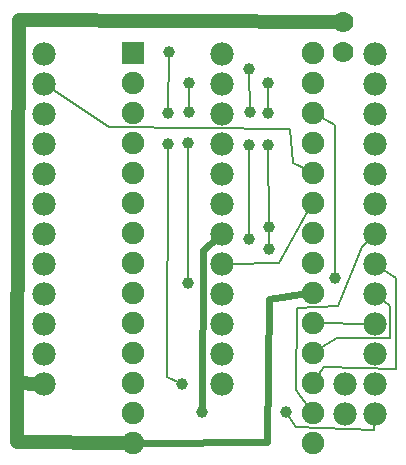
<source format=gbl>
G04 MADE WITH FRITZING*
G04 WWW.FRITZING.ORG*
G04 DOUBLE SIDED*
G04 HOLES PLATED*
G04 CONTOUR ON CENTER OF CONTOUR VECTOR*
%ASAXBY*%
%FSLAX23Y23*%
%MOIN*%
%OFA0B0*%
%SFA1.0B1.0*%
%ADD10C,0.039370*%
%ADD11C,0.078000*%
%ADD12C,0.075000*%
%ADD13C,0.070000*%
%ADD14R,0.075000X0.075000*%
%ADD15C,0.008000*%
%ADD16C,0.048000*%
%ADD17C,0.024000*%
%LNCOPPER0*%
G90*
G70*
G54D10*
X778Y635D03*
X778Y1104D03*
X781Y1206D03*
X781Y1304D03*
G54D11*
X297Y1400D03*
X297Y1300D03*
X297Y1200D03*
X297Y1100D03*
X297Y1000D03*
X297Y900D03*
X297Y800D03*
X297Y700D03*
X297Y600D03*
X297Y500D03*
X297Y400D03*
X297Y300D03*
X892Y1401D03*
X892Y1301D03*
X892Y1201D03*
X892Y1101D03*
X892Y1001D03*
X892Y901D03*
X892Y801D03*
X892Y701D03*
X892Y601D03*
X892Y501D03*
X892Y401D03*
X892Y301D03*
X1400Y1401D03*
X1400Y1301D03*
X1400Y1201D03*
X1400Y1101D03*
X1400Y1001D03*
X1400Y901D03*
X1400Y801D03*
X1400Y701D03*
X1400Y601D03*
X1400Y501D03*
X1400Y401D03*
G54D12*
X593Y1404D03*
X1193Y1404D03*
X593Y1304D03*
X1193Y1304D03*
X593Y1204D03*
X1193Y1204D03*
X593Y1104D03*
X1193Y1104D03*
X593Y1004D03*
X1193Y1004D03*
X593Y904D03*
X1193Y904D03*
X593Y804D03*
X1193Y804D03*
X593Y704D03*
X1193Y704D03*
X593Y604D03*
X1193Y604D03*
X593Y504D03*
X1193Y504D03*
X593Y404D03*
X1193Y404D03*
X593Y304D03*
X1193Y304D03*
X593Y204D03*
X1193Y204D03*
X593Y104D03*
X1193Y104D03*
G54D10*
X715Y1407D03*
X982Y1351D03*
X983Y1205D03*
X1045Y1304D03*
X1045Y1202D03*
X711Y1202D03*
X711Y1100D03*
X1269Y654D03*
X982Y1095D03*
X982Y784D03*
X1049Y749D03*
X1049Y824D03*
X1045Y1095D03*
G54D13*
X1293Y1406D03*
X1293Y1507D03*
G54D11*
X1301Y300D03*
X1301Y200D03*
X1301Y300D03*
X1301Y200D03*
X1401Y200D03*
X1401Y300D03*
G54D10*
X825Y206D03*
X758Y300D03*
X1104Y206D03*
G54D14*
X593Y1404D03*
G54D15*
X778Y1096D02*
X778Y643D01*
D02*
X781Y1296D02*
X781Y1213D01*
D02*
X1119Y1150D02*
X514Y1155D01*
D02*
X514Y1155D02*
X313Y1290D01*
D02*
X1127Y1037D02*
X1119Y1150D01*
D02*
X1177Y1012D02*
X1127Y1037D01*
D02*
X711Y1210D02*
X715Y1399D01*
D02*
X706Y324D02*
X711Y1092D01*
D02*
X751Y303D02*
X706Y324D01*
D02*
X983Y1213D02*
X982Y1343D01*
D02*
X1045Y1296D02*
X1045Y1210D01*
D02*
X1269Y1162D02*
X1269Y662D01*
D02*
X1208Y1196D02*
X1269Y1162D01*
D02*
X1081Y702D02*
X911Y701D01*
D02*
X1184Y889D02*
X1081Y702D01*
D02*
X982Y792D02*
X982Y1087D01*
D02*
X1049Y816D02*
X1049Y757D01*
D02*
X1045Y1088D02*
X1049Y832D01*
D02*
X1273Y453D02*
X1451Y453D01*
D02*
X1451Y560D02*
X1414Y589D01*
D02*
X1451Y453D02*
X1451Y560D01*
D02*
X1207Y413D02*
X1273Y453D01*
G54D16*
D02*
X214Y1513D02*
X1278Y1507D01*
D02*
X208Y302D02*
X214Y1513D01*
D02*
X207Y107D02*
X208Y302D01*
D02*
X575Y104D02*
X207Y107D01*
G54D17*
D02*
X1046Y584D02*
X1175Y602D01*
D02*
X1041Y107D02*
X1046Y584D01*
D02*
X610Y104D02*
X1041Y107D01*
D02*
X825Y214D02*
X828Y745D01*
D02*
X828Y745D02*
X877Y788D01*
G54D15*
D02*
X1399Y146D02*
X1136Y155D01*
D02*
X1136Y155D02*
X1108Y199D01*
D02*
X1400Y181D02*
X1399Y146D01*
D02*
X1136Y281D02*
X1140Y552D01*
D02*
X1140Y552D02*
X1278Y559D01*
D02*
X1182Y218D02*
X1136Y281D01*
D02*
X1357Y757D02*
X1386Y787D01*
D02*
X1278Y559D02*
X1357Y757D01*
D02*
X1230Y355D02*
X1470Y348D01*
D02*
X1203Y318D02*
X1230Y355D01*
D02*
X1470Y348D02*
X1470Y654D01*
D02*
X1470Y654D02*
X1415Y690D01*
D02*
X1210Y504D02*
X1381Y501D01*
G54D16*
D02*
X208Y302D02*
X278Y300D01*
G04 End of Copper0*
M02*
</source>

== == ==

What to do -
Repeat the lines above, from the one containing "X1278Y559D01*" to the final line, word for word and with nothing else.

Solution for this exercise -
X1278Y559D01*
D02*
X1182Y218D02*
X1136Y281D01*
D02*
X1357Y757D02*
X1386Y787D01*
D02*
X1278Y559D02*
X1357Y757D01*
D02*
X1230Y355D02*
X1470Y348D01*
D02*
X1203Y318D02*
X1230Y355D01*
D02*
X1470Y348D02*
X1470Y654D01*
D02*
X1470Y654D02*
X1415Y690D01*
D02*
X1210Y504D02*
X1381Y501D01*
G54D16*
D02*
X208Y302D02*
X278Y300D01*
G04 End of Copper0*
M02*
</source>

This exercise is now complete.